- _GIVEN EXERCISE 1_: Please write out the whole account of the family dinner and the KTV singing below, word for word.

- _QUOTED PASSAGE_:
At 5pm families started turning up with children, and by 5.30 some women and children had started to eat, though there was still a lot of cooking going on in the kitchen. Finally, soon after 6pm the blokes sat down to eat and indeed for a full 10 minutes no drinks were served. But at 6.22pm the beers were cracked open and the predictable ganbeis ensued.
Always at least 4 bosses cooking
I had to table hop to meet some new people and straight away spilt some beer on the shoulder of some bloke who almost took it as a compliment. He was drinking red tea but I ganbei'd him anyway. He went away and came back with some nuo mi jiu after saying he wouldn't drink beer as it made him fat. Well I agreed with him in principle but can't bring myself to drink that rice alcohol still...maybe one day. Well it was a pretty raucous evening with kids running all over the place and adult males becoming less adult-like by the minute, so I was a little surprised when A Wu said we would go to sing song. Boss Zhou was already asleep on the sofa and Boss Wei looked like he wasn't far behind.
Great meal!
But I walked to the KTV 5 minutes away with some other bloke who'd been ganbei'ing me and we got to room 999 where there were already a couple of blokes singing. And A Wu, Boss Zhou, Boss Wei and others turned up and I felt intensely sober, so managed a few ganbeis as I knew I'd be forced up to sing "Pengyou" shortly. Yang Haiwei arrived as the bloke who walked me knew that I knew him, so at least I had someone relatively sober to talk to, but yes, while I was in the loo I could hear the first bars of "Pengyou", and while I fished out the words on my phone I could even hear them restarting it so I wouldn't miss any of it. How considerate.

- _DATA TO USE_:
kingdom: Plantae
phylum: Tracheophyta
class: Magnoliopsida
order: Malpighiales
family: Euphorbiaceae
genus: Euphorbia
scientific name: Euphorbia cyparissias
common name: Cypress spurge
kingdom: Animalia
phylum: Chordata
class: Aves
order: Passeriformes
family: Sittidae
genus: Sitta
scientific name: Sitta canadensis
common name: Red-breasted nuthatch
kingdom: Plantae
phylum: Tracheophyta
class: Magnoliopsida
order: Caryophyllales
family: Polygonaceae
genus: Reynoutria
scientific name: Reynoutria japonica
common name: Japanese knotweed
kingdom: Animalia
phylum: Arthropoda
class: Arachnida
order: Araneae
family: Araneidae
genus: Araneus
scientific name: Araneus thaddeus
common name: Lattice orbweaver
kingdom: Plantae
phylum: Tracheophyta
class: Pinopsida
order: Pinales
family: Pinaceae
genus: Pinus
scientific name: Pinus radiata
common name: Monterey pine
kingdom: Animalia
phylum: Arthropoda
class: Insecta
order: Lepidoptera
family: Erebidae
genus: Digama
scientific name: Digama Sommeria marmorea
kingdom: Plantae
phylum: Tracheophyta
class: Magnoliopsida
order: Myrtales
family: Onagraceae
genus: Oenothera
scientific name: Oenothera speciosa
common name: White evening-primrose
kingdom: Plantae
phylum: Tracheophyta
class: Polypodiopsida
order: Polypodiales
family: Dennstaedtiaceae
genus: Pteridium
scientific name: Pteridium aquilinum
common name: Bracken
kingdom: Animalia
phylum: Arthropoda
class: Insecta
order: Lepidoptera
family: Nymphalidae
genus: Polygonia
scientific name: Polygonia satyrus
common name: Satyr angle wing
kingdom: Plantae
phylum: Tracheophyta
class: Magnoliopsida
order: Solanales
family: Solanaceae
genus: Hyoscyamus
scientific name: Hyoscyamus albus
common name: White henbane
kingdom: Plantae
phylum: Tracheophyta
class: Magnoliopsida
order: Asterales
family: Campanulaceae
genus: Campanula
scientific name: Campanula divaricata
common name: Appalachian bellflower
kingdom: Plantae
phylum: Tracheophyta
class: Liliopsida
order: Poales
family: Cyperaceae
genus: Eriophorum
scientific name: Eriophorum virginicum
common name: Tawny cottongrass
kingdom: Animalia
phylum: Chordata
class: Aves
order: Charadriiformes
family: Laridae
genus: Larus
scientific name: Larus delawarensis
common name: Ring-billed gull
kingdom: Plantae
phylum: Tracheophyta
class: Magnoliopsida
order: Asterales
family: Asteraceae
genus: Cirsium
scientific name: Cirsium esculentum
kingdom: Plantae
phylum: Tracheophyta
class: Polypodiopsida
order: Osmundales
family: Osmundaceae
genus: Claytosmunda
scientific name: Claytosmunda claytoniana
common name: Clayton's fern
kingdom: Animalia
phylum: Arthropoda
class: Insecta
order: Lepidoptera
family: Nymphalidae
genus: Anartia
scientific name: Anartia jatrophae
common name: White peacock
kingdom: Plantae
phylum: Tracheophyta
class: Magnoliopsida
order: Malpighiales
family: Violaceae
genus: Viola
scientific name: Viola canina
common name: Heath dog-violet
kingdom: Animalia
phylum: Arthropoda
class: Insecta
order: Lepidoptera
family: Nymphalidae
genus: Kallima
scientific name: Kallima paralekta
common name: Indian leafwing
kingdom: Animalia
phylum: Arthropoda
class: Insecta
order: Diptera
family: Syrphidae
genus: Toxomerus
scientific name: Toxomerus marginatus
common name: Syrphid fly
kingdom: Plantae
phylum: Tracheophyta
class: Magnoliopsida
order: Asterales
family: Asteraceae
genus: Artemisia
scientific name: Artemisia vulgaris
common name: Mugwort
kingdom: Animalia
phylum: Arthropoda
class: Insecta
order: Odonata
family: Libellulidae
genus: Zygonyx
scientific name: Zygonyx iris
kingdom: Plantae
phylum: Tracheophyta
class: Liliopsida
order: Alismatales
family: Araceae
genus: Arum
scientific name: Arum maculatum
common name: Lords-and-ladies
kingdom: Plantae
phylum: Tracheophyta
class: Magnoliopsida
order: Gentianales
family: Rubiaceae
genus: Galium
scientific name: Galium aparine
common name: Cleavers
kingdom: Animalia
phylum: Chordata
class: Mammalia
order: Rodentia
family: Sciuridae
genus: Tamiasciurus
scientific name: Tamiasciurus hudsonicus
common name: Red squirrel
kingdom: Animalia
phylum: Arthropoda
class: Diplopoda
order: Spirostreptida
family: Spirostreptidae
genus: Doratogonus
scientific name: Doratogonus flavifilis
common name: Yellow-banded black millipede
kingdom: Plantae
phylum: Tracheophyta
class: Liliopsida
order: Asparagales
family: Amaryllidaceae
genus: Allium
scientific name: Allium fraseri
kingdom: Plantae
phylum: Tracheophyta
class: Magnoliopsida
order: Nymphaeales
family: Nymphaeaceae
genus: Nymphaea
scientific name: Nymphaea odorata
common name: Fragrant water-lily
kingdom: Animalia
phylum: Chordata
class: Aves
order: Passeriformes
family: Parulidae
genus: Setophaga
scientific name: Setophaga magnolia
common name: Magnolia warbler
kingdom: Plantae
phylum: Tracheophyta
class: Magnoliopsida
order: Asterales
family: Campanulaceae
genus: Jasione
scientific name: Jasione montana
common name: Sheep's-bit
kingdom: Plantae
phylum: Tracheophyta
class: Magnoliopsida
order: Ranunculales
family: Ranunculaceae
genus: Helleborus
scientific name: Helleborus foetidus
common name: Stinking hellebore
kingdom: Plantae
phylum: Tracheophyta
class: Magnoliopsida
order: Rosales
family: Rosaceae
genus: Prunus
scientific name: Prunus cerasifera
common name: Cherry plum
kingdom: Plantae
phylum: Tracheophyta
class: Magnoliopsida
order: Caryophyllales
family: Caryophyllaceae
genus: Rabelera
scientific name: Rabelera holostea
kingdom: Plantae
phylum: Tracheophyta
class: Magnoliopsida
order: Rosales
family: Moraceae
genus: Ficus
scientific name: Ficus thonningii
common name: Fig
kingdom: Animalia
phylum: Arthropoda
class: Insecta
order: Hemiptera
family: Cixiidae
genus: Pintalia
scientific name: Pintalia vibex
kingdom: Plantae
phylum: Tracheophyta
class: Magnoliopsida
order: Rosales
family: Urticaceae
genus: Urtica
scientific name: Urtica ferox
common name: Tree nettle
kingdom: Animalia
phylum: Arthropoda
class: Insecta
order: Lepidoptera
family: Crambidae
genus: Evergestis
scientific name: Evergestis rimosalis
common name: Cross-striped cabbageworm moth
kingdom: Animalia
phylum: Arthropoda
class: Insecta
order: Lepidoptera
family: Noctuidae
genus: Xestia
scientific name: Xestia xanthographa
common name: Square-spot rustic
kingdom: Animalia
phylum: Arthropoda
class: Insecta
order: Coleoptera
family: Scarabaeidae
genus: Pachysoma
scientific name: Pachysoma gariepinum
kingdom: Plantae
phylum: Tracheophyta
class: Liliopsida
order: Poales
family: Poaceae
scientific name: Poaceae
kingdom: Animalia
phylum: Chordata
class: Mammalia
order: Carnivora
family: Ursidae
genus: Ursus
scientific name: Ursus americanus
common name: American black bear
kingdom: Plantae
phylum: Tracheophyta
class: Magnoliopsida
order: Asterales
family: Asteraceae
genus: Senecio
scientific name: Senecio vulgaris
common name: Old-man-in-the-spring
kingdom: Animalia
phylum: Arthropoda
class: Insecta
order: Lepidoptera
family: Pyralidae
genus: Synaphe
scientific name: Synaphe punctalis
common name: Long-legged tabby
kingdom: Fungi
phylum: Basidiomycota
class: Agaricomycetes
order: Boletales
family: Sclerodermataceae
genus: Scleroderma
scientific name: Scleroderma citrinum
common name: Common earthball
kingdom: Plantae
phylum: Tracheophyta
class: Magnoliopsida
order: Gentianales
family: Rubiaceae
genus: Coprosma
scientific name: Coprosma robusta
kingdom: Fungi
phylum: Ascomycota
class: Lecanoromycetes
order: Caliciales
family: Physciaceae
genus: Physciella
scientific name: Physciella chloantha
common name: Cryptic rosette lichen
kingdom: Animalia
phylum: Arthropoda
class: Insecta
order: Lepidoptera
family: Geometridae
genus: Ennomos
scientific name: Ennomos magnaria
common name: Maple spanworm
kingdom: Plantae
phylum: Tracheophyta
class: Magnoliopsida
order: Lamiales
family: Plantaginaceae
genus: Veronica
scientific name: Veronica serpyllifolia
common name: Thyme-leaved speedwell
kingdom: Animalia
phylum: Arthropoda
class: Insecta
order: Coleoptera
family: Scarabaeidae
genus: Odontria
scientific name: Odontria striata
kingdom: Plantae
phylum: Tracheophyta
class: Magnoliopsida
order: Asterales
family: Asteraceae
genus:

- _GIVEN EXERCISE 2_: Change "common name" to "vernacular name" in the entries from their first line up to and including the line with "genus: Digama", and return only those lines with everything else left the same.

- _CORRECT RESULT 1_:
At 5pm families started turning up with children, and by 5.30 some women and children had started to eat, though there was still a lot of cooking going on in the kitchen. Finally, soon after 6pm the blokes sat down to eat and indeed for a full 10 minutes no drinks were served. But at 6.22pm the beers were cracked open and the predictable ganbeis ensued.
Always at least 4 bosses cooking
I had to table hop to meet some new people and straight away spilt some beer on the shoulder of some bloke who almost took it as a compliment. He was drinking red tea but I ganbei'd him anyway. He went away and came back with some nuo mi jiu after saying he wouldn't drink beer as it made him fat. Well I agreed with him in principle but can't bring myself to drink that rice alcohol still...maybe one day. Well it was a pretty raucous evening with kids running all over the place and adult males becoming less adult-like by the minute, so I was a little surprised when A Wu said we would go to sing song. Boss Zhou was already asleep on the sofa and Boss Wei looked like he wasn't far behind.
Great meal!
But I walked to the KTV 5 minutes away with some other bloke who'd been ganbei'ing me and we got to room 999 where there were already a couple of blokes singing. And A Wu, Boss Zhou, Boss Wei and others turned up and I felt intensely sober, so managed a few ganbeis as I knew I'd be forced up to sing "Pengyou" shortly. Yang Haiwei arrived as the bloke who walked me knew that I knew him, so at least I had someone relatively sober to talk to, but yes, while I was in the loo I could hear the first bars of "Pengyou", and while I fished out the words on my phone I could even hear them restarting it so I wouldn't miss any of it. How considerate.

- _CORRECT RESULT 2_:
kingdom: Plantae
phylum: Tracheophyta
class: Magnoliopsida
order: Malpighiales
family: Euphorbiaceae
genus: Euphorbia
scientific name: Euphorbia cyparissias
vernacular name: Cypress spurge
kingdom: Animalia
phylum: Chordata
class: Aves
order: Passeriformes
family: Sittidae
genus: Sitta
scientific name: Sitta canadensis
vernacular name: Red-breasted nuthatch
kingdom: Plantae
phylum: Tracheophyta
class: Magnoliopsida
order: Caryophyllales
family: Polygonaceae
genus: Reynoutria
scientific name: Reynoutria japonica
vernacular name: Japanese knotweed
kingdom: Animalia
phylum: Arthropoda
class: Arachnida
order: Araneae
family: Araneidae
genus: Araneus
scientific name: Araneus thaddeus
vernacular name: Lattice orbweaver
kingdom: Plantae
phylum: Tracheophyta
class: Pinopsida
order: Pinales
family: Pinaceae
genus: Pinus
scientific name: Pinus radiata
vernacular name: Monterey pine
kingdom: Animalia
phylum: Arthropoda
class: Insecta
order: Lepidoptera
family: Erebidae
genus: Digama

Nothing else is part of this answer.